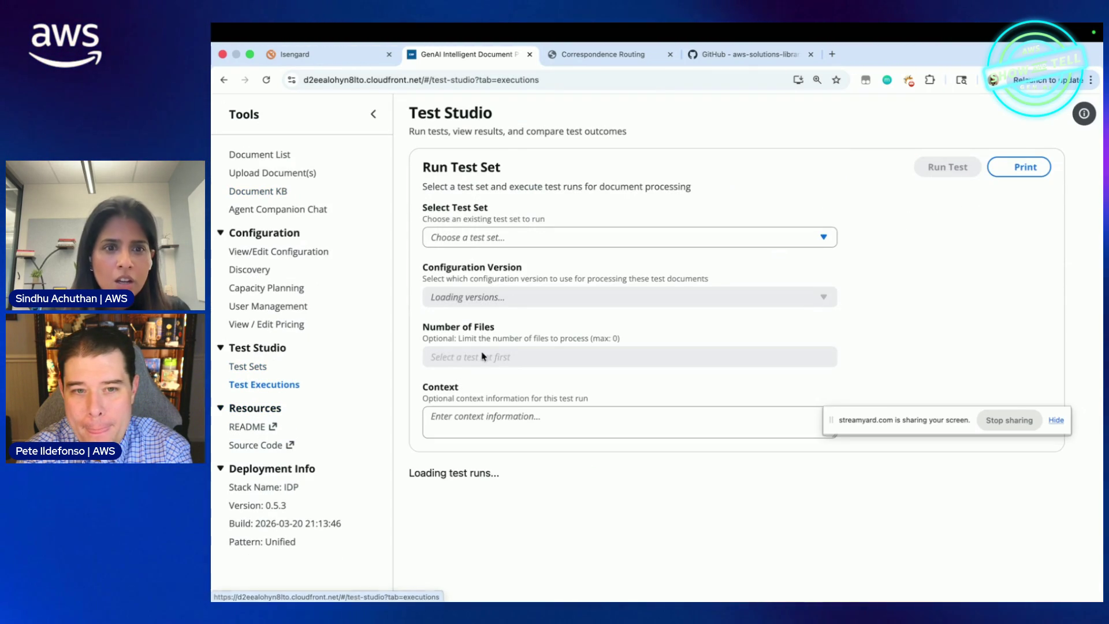
{"action": "left_click", "coordinate": [500, 238]}
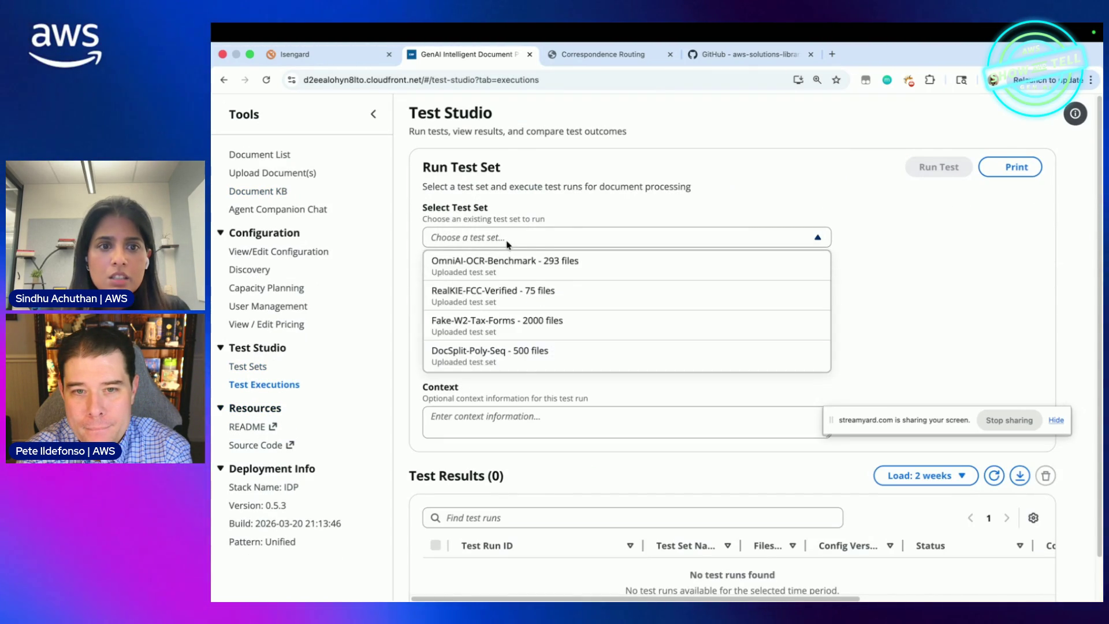
{"action": "left_click", "coordinate": [506, 241]}
{"action": "left_click", "coordinate": [506, 241]}
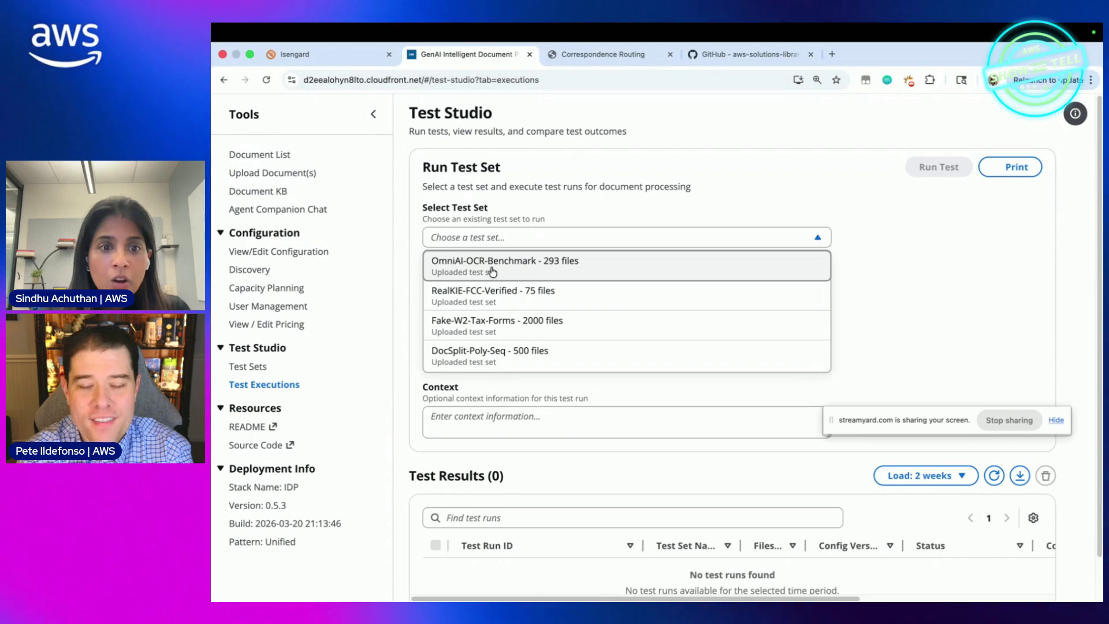
{"action": "left_click", "coordinate": [486, 333]}
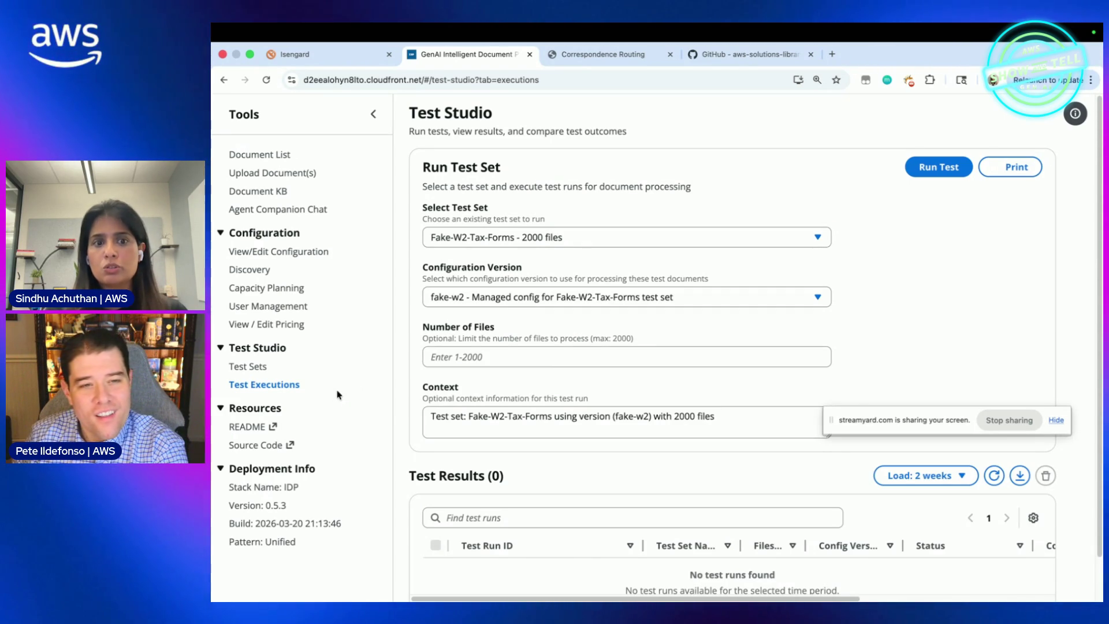
Step: Open the Discovery page and dismiss the file picker without choosing a document
{"action": "left_click", "coordinate": [253, 270]}
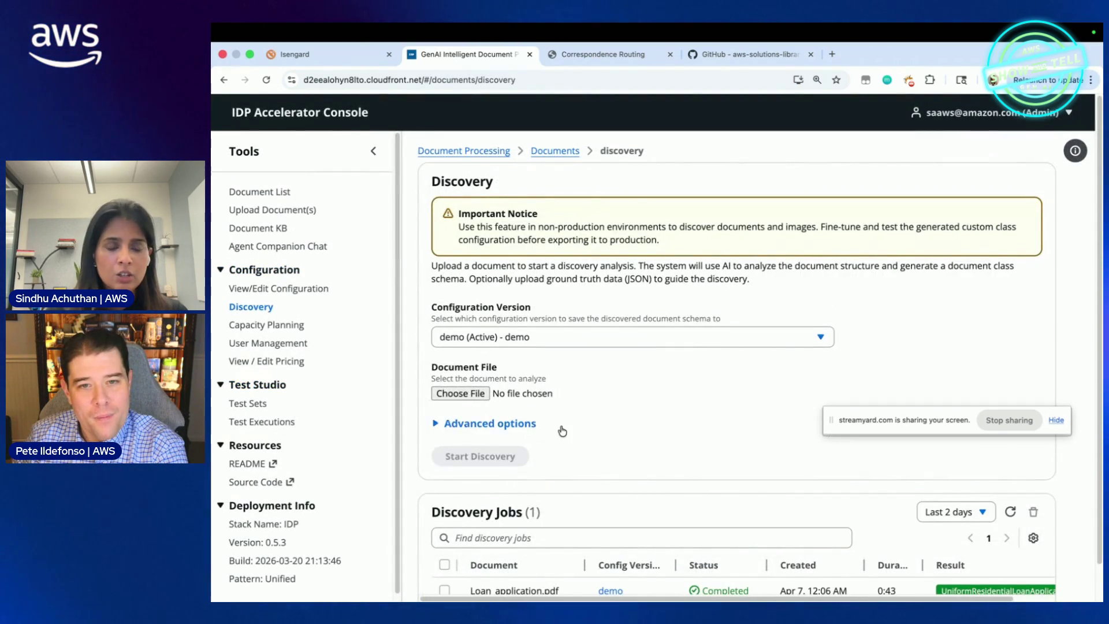
{"action": "scroll", "coordinate": [562, 431], "scroll_direction": "down", "scroll_amount": 1}
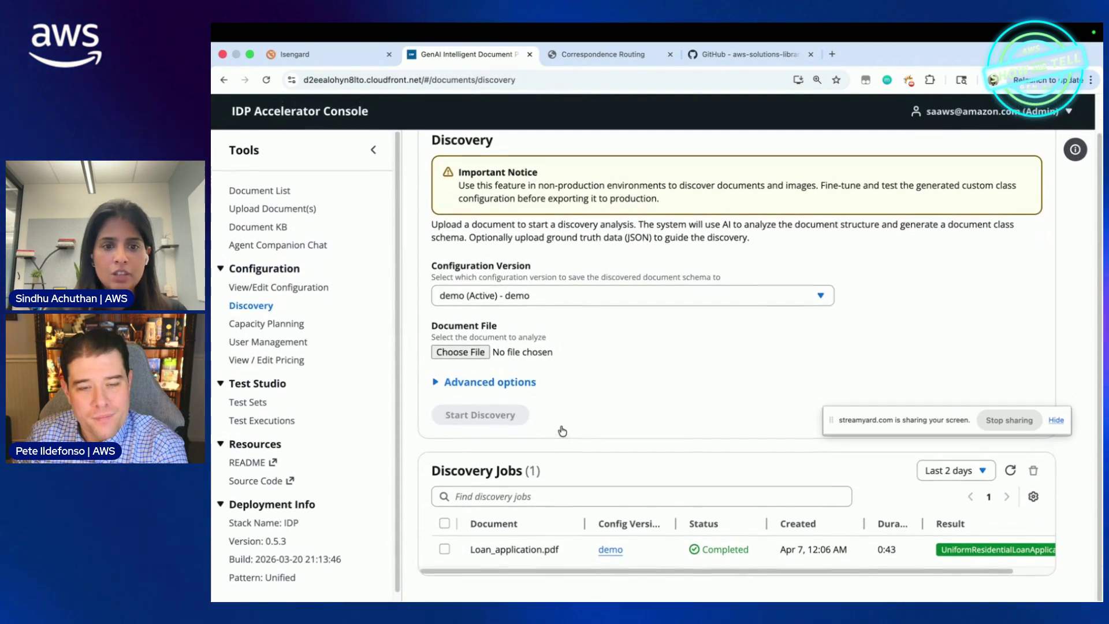
{"action": "left_click", "coordinate": [466, 354]}
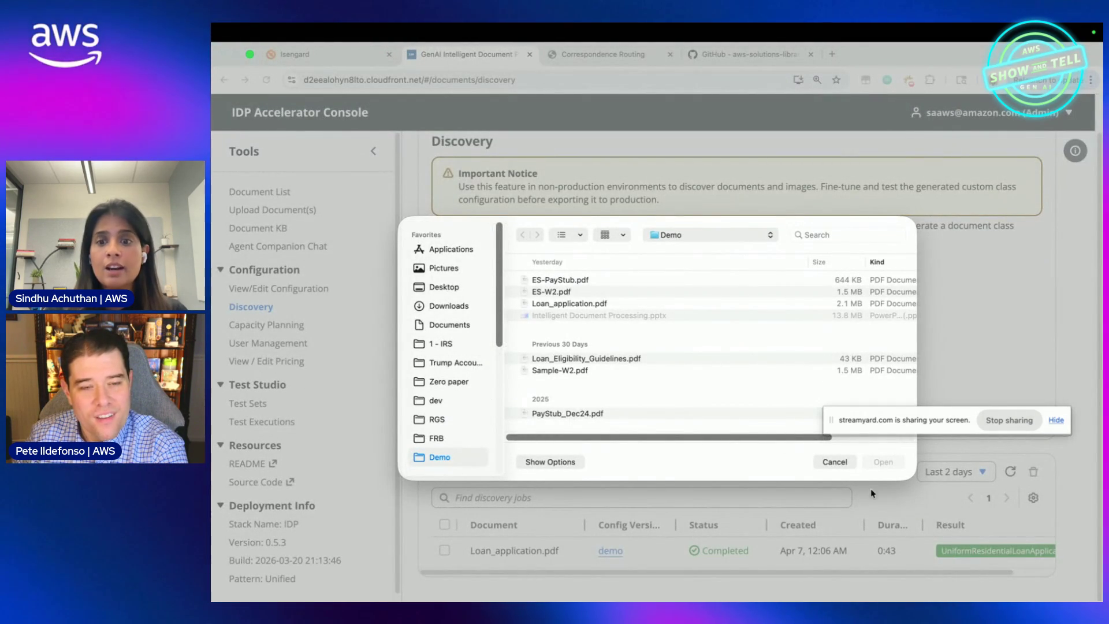
{"action": "left_click", "coordinate": [842, 464]}
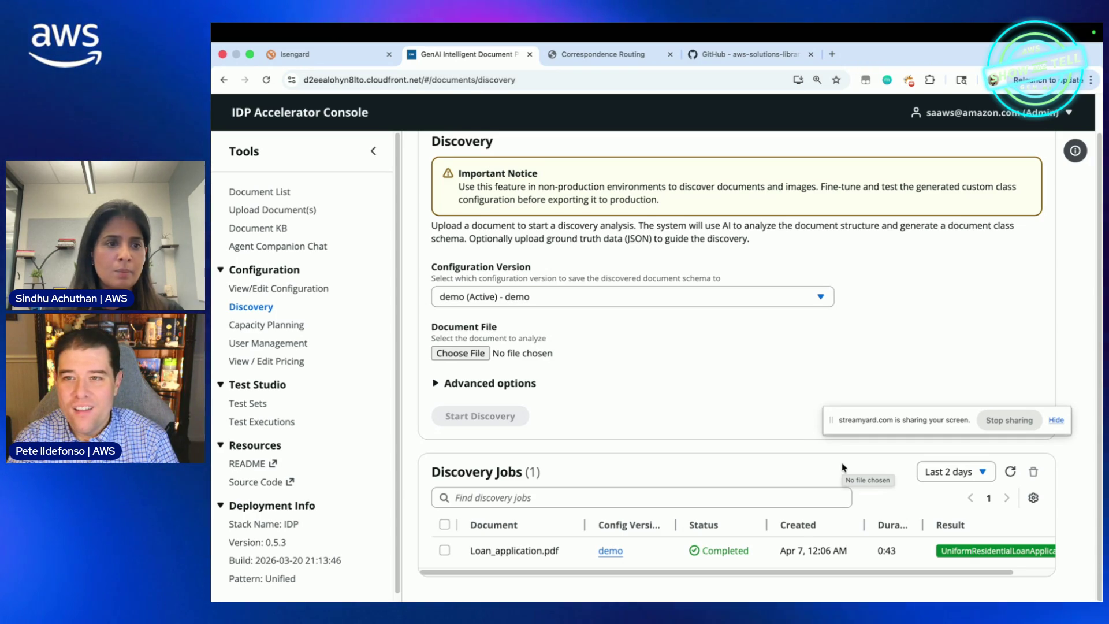
Step: Set Capacity Planning's document type to W2, review the estimates, then open Pricing Configuration
{"action": "left_click", "coordinate": [263, 326]}
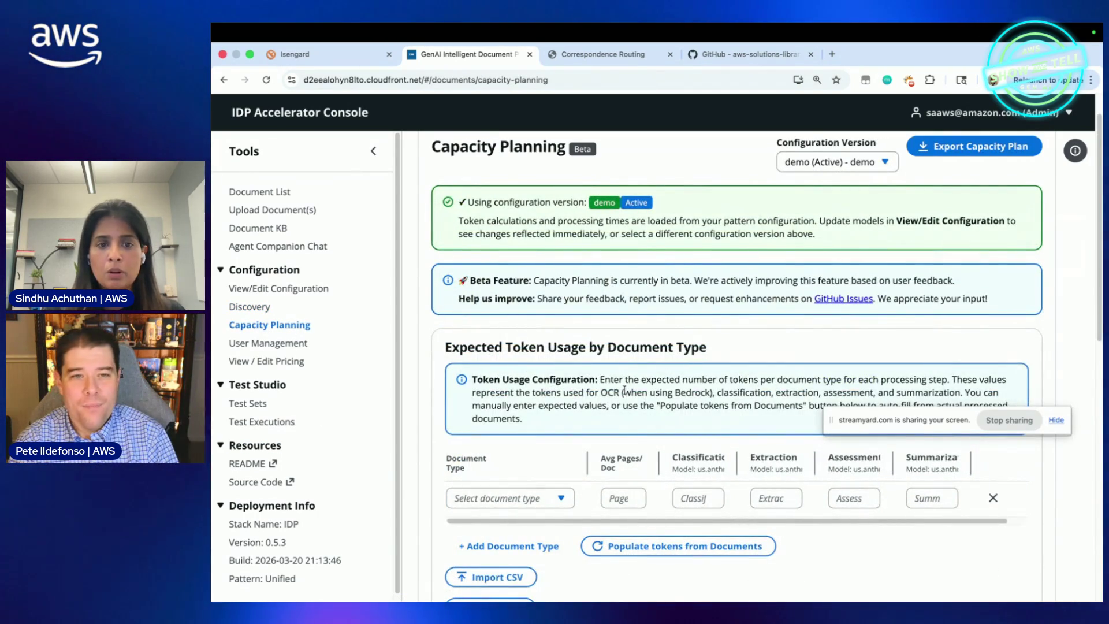
{"action": "scroll", "coordinate": [505, 316], "scroll_direction": "down", "scroll_amount": 3}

**YOUR TASK:**
The response consists of the lines above that contain "down".

**OUTPUT OF THE TASK:**
{"action": "scroll", "coordinate": [562, 431], "scroll_direction": "down", "scroll_amount": 1}
{"action": "scroll", "coordinate": [505, 316], "scroll_direction": "down", "scroll_amount": 3}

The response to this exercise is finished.